According to the World Health Organization:
While more R&D is vital, alone, it cannot solve the problem. To address resistance, there must also be better prevention of infections and appropriate use of existing antibiotics in humans and animals, as well as rational use of any new antibiotics that are developed in future.
Klebsiella pneumoniae was thought to cause the most severe Klebsiella infections, but the team's new research blew that assumption wide open.
Meet the New Klebsiellas
The research team had already sequenced the entire genome of 1777 Klebsiella from patient samples.
"We built a genetic family tree, essentially, and 28 strains stick off the tree as outliers. These are cousins five times removed, and we wondered what are these guys doing at the family reunion?" said Long in a press release from the American Society for Microbiology.
The 28 distant cousins became the subject of the team's new research study. Their study revealed that between 2–12% of the samples had been misidentified as Klebsiella pneumoniae, and were actually two related species, Klebsiella variicola or Klebsiella quasipneumoniae. Those two bacteria were thought to live in the human gut without causing infection. Instead Long and his team found both Klebsiella variicola or Klebsiella quasipneumoniae were capable of causing severe infections in patients who were the source of the bacterial sample, with a resulting death rate similar to that of Klebsiella pneumoniae.
"Not only are these cousins of K. pneumoniae causing similar infections, but they are also sharing these powerful drug resistance genes," said Long.
Besides revealing the genetic relationship of the bacteria, sequencing of the bacteria showed that all three Klebsiella species shared antibiotic-resistance genes, including at least two genes that code for resistance to carbapenemase capable of disabling a broad spectrum of penicillin-like antibiotics. One Klebsiella variicola strain was found carrying another antibiotic gene, New Delhi Metallo-beta-lactamase-1, that confers resistance to penicillin, cephalosporins, carbapenems, and monobactams — all antibiotics used to kill a wide variety of bacteria.
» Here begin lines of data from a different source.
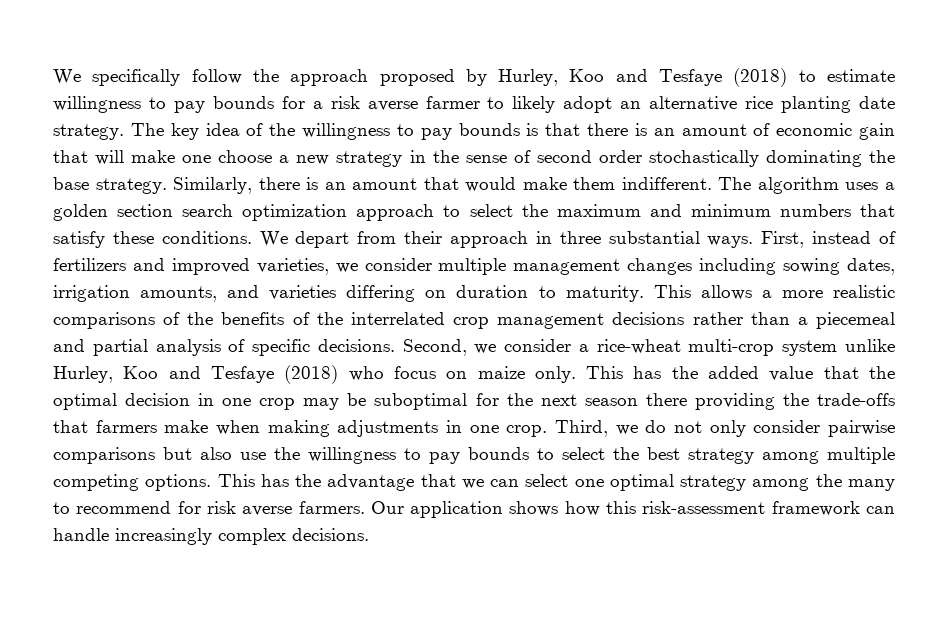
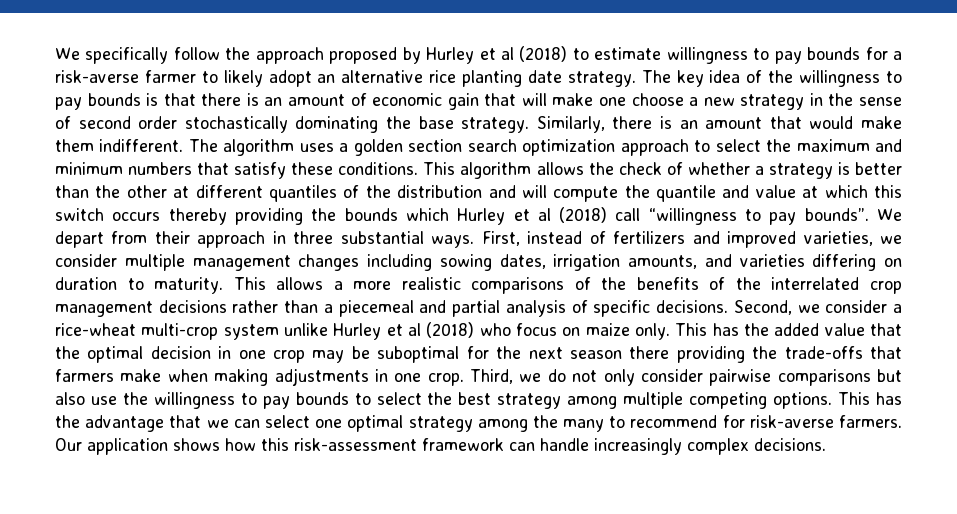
[498,69,723,86] Hurley, Koo and Tesfaye -> [426,47,515,64] Hurley et al
[330,96,418,111] risk averse -> [55,70,139,83] risk-averse
(252, 237) none -> [423,162,902,179] [55,185,903,202] [55,207,869,225] This algorithm allows the check of whether a strategy is better than the other at different quantiles of the distribution and will compute the quantile and value at which this switch occurs thereby providing the bounds which Hurley et al (2018) call “willingness to pay bounds”.
[53,366,274,383] Hurley, Koo and Tesfaye -> [333,323,421,340] Hurley et al
[206,501,293,516] risk averse -> [749,415,834,428] risk-averse

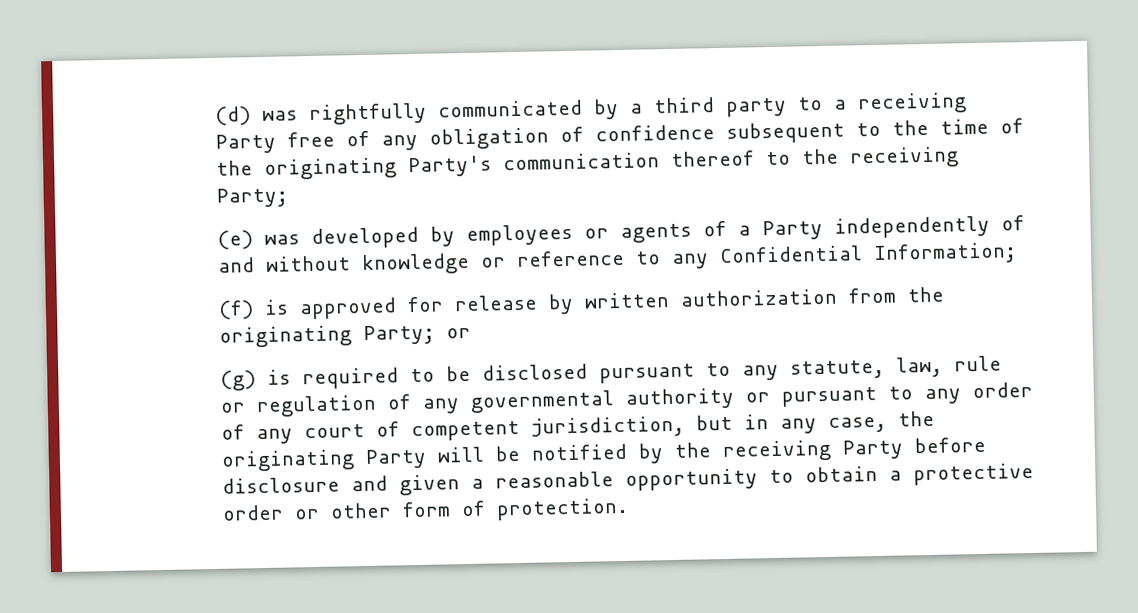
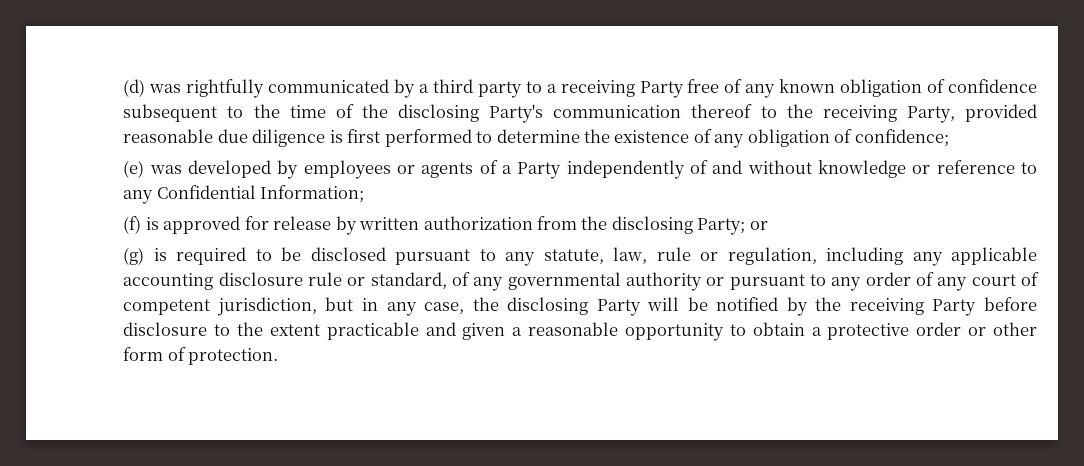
(418, 142) none -> [779,79,836,93] known
[263,157,397,180] originating -> [398,104,480,122] disclosing
[215,187,288,208] Party; -> [906,104,1037,123] [123,129,949,148] Party, provided reasonable due diligence is first performed to determine the existence of any obligation of confidence;
[218,325,352,348] originating -> [611,216,693,234] disclosing
[255,394,377,418] regulation -> [727,247,1037,266] [123,272,447,290] regulation, including any applicable accounting disclosure rule or standard,
[220,449,355,472] originating -> [507,297,589,315] disclosing
(340, 485) none -> [214,322,419,340] to the extent practicable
Genetic sequencing also found that the different Klebsiella species all contained bits of bacterial DNA called plasmids that contained antibiotic resistance genes. Plasmids are double-stranded DNA that is separate and distinct from a cell's chromosomal DNA. They naturally exist in bacterial cells and can transfer genes (including those for antibiotic resistance) between the bacteria. Plasmids are passed to daughter cells when a bacteria divides, and they can move from one bacteria to another through close contact called conjugation.
Because the different Klebsiella species so closely resemble each other, standard laboratory techniques may not be able to tell them apart, increasing the potential for inadequate treatment and further spread of these life-threatening bacteria.
The closer look at these distant cousins has identified genetic traits that might be targets of new investigations into their treatment and antibiotic resistance — the urgent threat to global health.